M-SME Development Finance Facilities

Small and Medium Enterprise (SME) Finance

SMEs serve as critical engines for economic growth, employment generation, and social development within the ECO Region. Despite their systemic importance, these enterprises face persistent structural barriers to funding. ETDB’s medium-term SME finance facilities address this market gap by encouraging intermediary financial institutions to expand their credit exposure to the SME sector.

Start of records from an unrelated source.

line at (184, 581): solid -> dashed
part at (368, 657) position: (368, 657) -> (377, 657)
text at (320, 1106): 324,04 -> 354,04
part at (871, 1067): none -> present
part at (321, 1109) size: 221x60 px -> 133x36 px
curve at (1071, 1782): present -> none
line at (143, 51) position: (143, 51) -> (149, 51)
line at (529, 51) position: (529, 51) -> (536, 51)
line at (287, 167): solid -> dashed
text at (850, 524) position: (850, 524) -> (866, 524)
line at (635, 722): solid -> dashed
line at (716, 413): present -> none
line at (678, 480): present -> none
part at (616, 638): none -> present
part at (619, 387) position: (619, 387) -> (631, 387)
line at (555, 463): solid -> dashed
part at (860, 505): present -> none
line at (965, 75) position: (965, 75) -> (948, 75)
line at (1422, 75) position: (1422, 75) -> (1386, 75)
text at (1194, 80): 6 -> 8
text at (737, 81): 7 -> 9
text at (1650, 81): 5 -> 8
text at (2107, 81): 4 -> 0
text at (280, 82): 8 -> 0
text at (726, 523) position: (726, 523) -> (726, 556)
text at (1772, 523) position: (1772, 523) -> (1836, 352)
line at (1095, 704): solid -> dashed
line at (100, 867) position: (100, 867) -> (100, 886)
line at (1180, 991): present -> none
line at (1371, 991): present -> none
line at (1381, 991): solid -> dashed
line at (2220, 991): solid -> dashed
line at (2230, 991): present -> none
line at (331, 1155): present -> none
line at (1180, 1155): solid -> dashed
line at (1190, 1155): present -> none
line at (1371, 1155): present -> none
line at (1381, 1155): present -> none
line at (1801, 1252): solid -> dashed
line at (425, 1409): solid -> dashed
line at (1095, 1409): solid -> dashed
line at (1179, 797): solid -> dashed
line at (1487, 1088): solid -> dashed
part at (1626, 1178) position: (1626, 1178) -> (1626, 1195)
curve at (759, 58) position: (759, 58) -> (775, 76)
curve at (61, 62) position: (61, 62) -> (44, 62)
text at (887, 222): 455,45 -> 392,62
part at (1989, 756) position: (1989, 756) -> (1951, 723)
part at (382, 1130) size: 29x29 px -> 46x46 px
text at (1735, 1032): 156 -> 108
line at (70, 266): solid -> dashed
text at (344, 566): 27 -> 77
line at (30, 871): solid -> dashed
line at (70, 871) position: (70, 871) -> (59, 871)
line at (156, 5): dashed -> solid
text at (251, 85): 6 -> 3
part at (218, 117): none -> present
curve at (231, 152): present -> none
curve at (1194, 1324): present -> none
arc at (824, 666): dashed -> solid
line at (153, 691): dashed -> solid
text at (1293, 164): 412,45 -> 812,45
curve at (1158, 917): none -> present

Institutional Mandate & Additionality
Commercial banks in member countries typically restrict scarce, long-term funding to lower-risk corporate clients. ETDB provides critical financial additionality by bridging this gap. By offering long-term resources, ETDB enables sub-borrowers across vital sectors—including agriculture, retail trade, construction, food, energy, transportation, and textiles—to secure the essential investment capital otherwise unavailable in local markets.

Strategic SME Priorities
To maximize the impact of this long-term funding, ETDB drives SME modernization by financing two strategic pillars:

  • Green Finance Integration: Financing renewable energy, energy efficiency, sustainable products, resource optimization, circular economy transition, sustainable logistics, and agro-sustainability.
  • Digital Transformation: Financing the adoption of smart manufacturing technologies, industrial automation, and digital financial management ecosystems.

Microfinance

Conventional banking systems frequently exclude low-income segments, restricting entrepreneurship and creating adverse macroeconomic effects. ETDB addresses this structural gap through its dedicated microfinance facilities.

Financial Inclusion Mandate
By providing vulnerable, credit-disadvantaged, and labor-market-excluded populations with essential resources, ETDB enables sustainable income generation and broadens financial inclusion.

Strategic Microfinance Priorities

To distinctively support this segment, ETDB structures its strategy around seven core pillars:

  • Bottom-of-the-Pyramid Empowerment: Supporting credit models specifically geared toward low-income segments.
  • Cash-Flow Based Credit Analysis: Encouraging financial intermediaries to utilize cash-flow analysis over asset evaluation.
  • Collateral-Free Lending: Waiving traditional tangible collateral requirements for viable end-borrowers.
  • Intermediary Incentivization: Offering preferential terms and pricing incentives to partner financial institutions.
  • Women-Led Business Targeting: Actively directing capital to micro-businesses managed and owned by women.
  • Local Partnership Deployment: Collaborating with local organizations to overcome cultural and societal financial barriers.

 Structural Framework of M-SME Development Loans

  • Financing Structures: Facilities are deployed through both conventional and Islamic finance modalities.
  • Maturity Profile: Standard loan tenors range from 2 to 5 years. Subordinated (Tier II) M-SME loans can extend up to 10 years.
  • Use of Funds: Intermediaries may deploy funds to SMEs for either for their Investment Capital, Working Capital or Trade Finance needs.

For specialized thematic M-SME facilities such as environmental sustainability, digitalization, and women or youth inclusion etc., specific performance metrics and reporting criteria are explicitly incorporated into the facility agreements to guarantee full compliance with the targeted development goals.

  • Sub-Borrower Criteria: Beneficiaries must be private entities residing and registered within ETDB member states and fulfil the official national M-SME definition of their respective jurisdictions.
  • Minimum On-Lending Tenor: To ensure sub-borrowers receive structural, long-term capital, intermediaries must maintain a minimum on-lending tenure of 6 months.

Operational Workflow and Risk Allocation

  • Application Pathway: End-user M-SMEs apply to the local partner financial institutions rather than ETDB, subject to the individual intermediary’s underwriting guidelines.
  • Delegated Authority: Intermediaries allocate funds autonomously without prior ETDB approval, provided end-borrowers fulfil all baseline eligibility criteria. For detailed information on the eligibility criteria for ETDB M-SME finance facilities through financial intermediaries, please click here.
  • Sub-loan Risk: To safeguard institutional capital while ensuring wide-reaching fund deployment, ETDB utilizes a layered risk-sharing framework with its partner financial institutions. Under this structure, the ultimate credit risk of the sub-loans—specifically the repayment risk of individual M-SMEs—is fully borne by the participating financial intermediary. Consequently, ETDB’s direct financial exposure is limited strictly to the institutional credit risk of the financial intermediary itself.